* Фрагмент
========
Большое внимание японских литературоведов привлекает, конечно, и образ главного героя «Хэйтю-моногатари». Это подтверждают большое количество работ по данной- проблематике. К образу главного героя «Повести» - кавалера Хэйтю не раз обращались многие видные исследователи этого памятника.

Среди вопросов, которые также вызывали наибольший интерес у исследователей, можно выделить и такую проблему как сравнительный анализ устных рассказов - дэнсэцу о Хэйтю, бытовавших в X веке, и их интерпретации в самой «Повести». Этой проблемой вплотную занимались Хагитани Боку [Хагитани, 1952; 1960; 1978] и Мэката Сакуо [Мэката, 1958 (1)]. Так, Мэката Сакуо описывает процесс формирования комических рассказов о кавалере Хэйтю, начавшийся в начале X века. Взаимовлияние устных и письменных источников в процессе формирования образа главного героя «Повести» отражено в работах Хагитани Боку. В своей монографии «Хэйтю-моногатари». Садабуми дзэнсю» («Повесть о Хэйтю». Полное собрание сочинений Тайра Садабуми») [Хагитани, 1952] автор исследовал появление и развитие устных комических рассказов о Хэйтю и их связь с содержанием памятника. В последующей же своей работе -«Хэйтю-моногатари». Фухэйтю коккэн ханаси» («Повесть о Хэйтю». Сопутствующие комические рассказы о Хэйтю») [Хагитани, 1960]

Хагитани Боку, систематизировав значительный материал, проанализировал несколько произведений эпохи Хэйан, в которых встречалось упоминание о кавалере Хэйтю. Обращался он к этой теме и в работе «Хэйтю дзэнко» («Общее понятие о «Повести о Хэйтю») [Хагитани, 1978].

Истории появления прозвища главного героя «Повести» посвящены работы Сода Фумио [Сода, 1985], Симидзу Ёсико [Симидзу, 1994] и Моримото Сигэру [Моримото, 1996]. Особого внимания при рассмотрении данного аспекта исследования заслуживает также и работа Сэкинэ Кэндзи «Хэйтю-моногатари». Ута-моногатари-но сюдзинко-но хассэй» («Повесть о Хэйтю». Зарождение главного героя в жанре ута-моногатари») [Сэкинэ, 1994 (2)], посвященная рождению образа Хэйтю, как нового типа героя произведений жанра ута-моногатари.
========
* Задание
Процитируйте фрагмент о «Хэйтю-моногатари» от слов «Большое внимание японских» до слов «исследователи этого памятника.» включительно. Следующие за фрагментом строки — самостоятельный материал, с ним не связанный.

* Строки данных
========
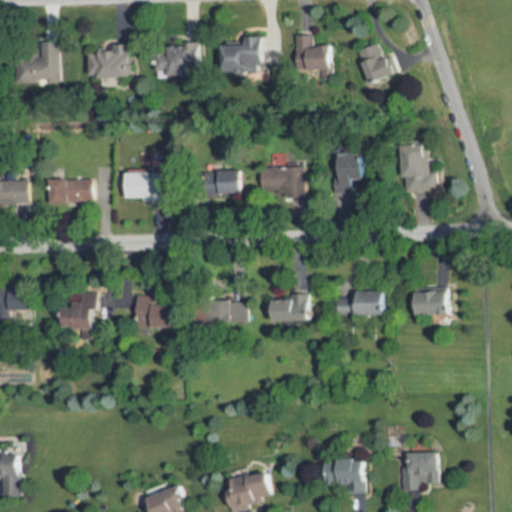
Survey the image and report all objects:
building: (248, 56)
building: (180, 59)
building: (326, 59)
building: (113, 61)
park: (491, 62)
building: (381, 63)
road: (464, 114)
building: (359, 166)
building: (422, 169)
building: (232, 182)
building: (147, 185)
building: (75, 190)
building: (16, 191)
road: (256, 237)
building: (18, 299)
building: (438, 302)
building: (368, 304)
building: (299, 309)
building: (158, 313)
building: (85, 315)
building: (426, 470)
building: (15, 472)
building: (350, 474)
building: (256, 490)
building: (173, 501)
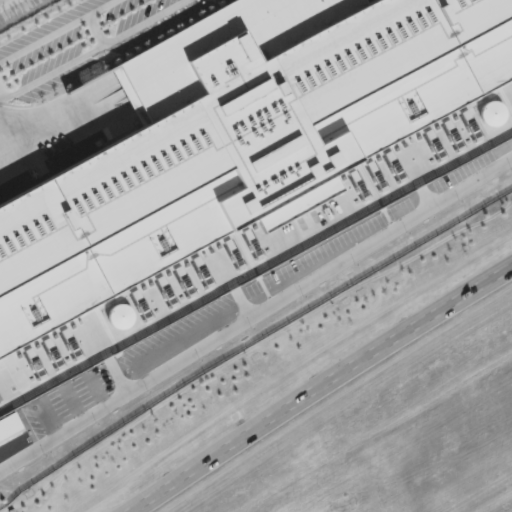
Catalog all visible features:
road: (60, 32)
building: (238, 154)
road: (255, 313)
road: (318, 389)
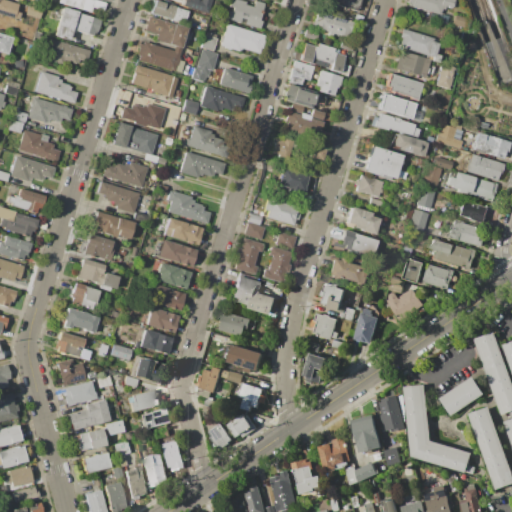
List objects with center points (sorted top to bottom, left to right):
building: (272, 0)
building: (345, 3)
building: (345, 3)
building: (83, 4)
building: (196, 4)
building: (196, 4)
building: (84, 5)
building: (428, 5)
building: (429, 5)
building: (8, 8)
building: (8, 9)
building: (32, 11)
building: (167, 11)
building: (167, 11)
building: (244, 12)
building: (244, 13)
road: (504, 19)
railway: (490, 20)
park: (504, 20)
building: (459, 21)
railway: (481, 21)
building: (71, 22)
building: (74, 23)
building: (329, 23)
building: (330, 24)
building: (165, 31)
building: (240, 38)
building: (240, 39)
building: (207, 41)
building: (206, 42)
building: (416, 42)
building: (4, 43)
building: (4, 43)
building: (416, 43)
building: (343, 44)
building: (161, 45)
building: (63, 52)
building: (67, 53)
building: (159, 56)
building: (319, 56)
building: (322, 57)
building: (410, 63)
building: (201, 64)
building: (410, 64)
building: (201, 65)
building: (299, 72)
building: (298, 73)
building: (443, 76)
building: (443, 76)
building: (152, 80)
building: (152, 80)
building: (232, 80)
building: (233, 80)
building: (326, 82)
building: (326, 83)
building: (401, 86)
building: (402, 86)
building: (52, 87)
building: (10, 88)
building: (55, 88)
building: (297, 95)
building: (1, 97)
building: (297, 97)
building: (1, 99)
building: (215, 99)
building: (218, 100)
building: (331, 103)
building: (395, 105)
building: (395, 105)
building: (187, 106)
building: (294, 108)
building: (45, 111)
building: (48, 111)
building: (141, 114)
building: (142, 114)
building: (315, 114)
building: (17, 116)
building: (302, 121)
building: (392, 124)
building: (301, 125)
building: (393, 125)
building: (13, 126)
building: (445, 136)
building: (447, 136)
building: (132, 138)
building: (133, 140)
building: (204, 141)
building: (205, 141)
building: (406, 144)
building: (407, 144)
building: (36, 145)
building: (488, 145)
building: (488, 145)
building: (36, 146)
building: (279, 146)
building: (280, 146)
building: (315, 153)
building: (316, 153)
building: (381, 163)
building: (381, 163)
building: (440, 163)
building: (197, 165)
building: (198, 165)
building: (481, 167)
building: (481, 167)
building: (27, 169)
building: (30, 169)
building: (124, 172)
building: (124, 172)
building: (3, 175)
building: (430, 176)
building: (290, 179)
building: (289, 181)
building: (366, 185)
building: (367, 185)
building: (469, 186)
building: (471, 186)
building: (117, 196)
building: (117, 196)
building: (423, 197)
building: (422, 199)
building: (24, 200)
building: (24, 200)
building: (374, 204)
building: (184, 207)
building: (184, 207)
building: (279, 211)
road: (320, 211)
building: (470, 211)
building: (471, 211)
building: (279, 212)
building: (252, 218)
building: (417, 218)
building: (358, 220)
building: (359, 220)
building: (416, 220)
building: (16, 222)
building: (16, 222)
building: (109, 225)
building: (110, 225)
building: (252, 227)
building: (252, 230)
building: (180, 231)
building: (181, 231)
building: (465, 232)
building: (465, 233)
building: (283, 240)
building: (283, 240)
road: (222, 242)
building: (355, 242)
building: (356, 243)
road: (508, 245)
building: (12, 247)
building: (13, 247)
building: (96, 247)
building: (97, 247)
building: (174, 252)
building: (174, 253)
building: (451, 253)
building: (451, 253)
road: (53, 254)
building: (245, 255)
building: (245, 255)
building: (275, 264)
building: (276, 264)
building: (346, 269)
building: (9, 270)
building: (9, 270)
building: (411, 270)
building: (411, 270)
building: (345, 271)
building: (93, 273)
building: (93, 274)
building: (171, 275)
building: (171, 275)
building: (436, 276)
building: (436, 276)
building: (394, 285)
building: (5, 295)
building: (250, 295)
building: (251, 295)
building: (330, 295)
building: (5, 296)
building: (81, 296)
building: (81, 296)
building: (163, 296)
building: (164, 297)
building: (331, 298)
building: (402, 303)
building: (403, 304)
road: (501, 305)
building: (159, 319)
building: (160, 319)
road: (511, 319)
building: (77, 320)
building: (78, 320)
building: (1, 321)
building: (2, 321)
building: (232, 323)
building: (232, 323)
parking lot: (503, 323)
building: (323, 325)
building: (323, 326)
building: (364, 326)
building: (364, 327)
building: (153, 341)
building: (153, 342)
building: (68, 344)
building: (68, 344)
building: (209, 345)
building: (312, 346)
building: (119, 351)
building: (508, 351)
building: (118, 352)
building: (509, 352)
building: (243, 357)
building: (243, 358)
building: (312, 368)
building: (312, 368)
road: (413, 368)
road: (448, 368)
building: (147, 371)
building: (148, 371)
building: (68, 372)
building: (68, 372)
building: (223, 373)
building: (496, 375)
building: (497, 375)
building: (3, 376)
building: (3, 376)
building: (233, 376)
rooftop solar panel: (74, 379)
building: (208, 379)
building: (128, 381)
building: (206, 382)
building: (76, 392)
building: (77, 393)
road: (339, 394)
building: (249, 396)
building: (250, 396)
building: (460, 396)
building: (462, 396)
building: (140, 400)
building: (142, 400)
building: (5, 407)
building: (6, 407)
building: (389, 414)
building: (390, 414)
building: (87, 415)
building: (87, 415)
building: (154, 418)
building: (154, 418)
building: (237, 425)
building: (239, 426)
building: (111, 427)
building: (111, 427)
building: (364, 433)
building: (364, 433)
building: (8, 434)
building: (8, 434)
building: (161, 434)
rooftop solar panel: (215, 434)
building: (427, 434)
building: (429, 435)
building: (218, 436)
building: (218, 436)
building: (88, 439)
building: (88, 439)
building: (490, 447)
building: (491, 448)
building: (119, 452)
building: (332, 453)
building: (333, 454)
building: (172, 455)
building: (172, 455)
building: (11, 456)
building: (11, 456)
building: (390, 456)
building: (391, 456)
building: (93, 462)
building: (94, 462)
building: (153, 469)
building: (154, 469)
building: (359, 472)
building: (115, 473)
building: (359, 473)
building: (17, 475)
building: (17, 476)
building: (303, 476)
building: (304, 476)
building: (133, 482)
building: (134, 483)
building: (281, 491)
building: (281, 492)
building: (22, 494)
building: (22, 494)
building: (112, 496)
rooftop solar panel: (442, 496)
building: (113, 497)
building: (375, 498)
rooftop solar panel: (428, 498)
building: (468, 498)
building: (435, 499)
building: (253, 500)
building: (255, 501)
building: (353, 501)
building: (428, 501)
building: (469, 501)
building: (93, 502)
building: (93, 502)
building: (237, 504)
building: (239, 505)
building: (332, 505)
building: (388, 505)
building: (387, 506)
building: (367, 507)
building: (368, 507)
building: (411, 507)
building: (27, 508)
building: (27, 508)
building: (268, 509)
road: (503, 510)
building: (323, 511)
========
* Ответ к заданию
Большое внимание японских литературоведов привлекает, конечно, и образ главного героя «Хэйтю-моногатари». Это подтверждают большое количество работ по данной- проблематике. К образу главного героя «Повести» - кавалера Хэйтю не раз обращались многие видные исследователи этого памятника.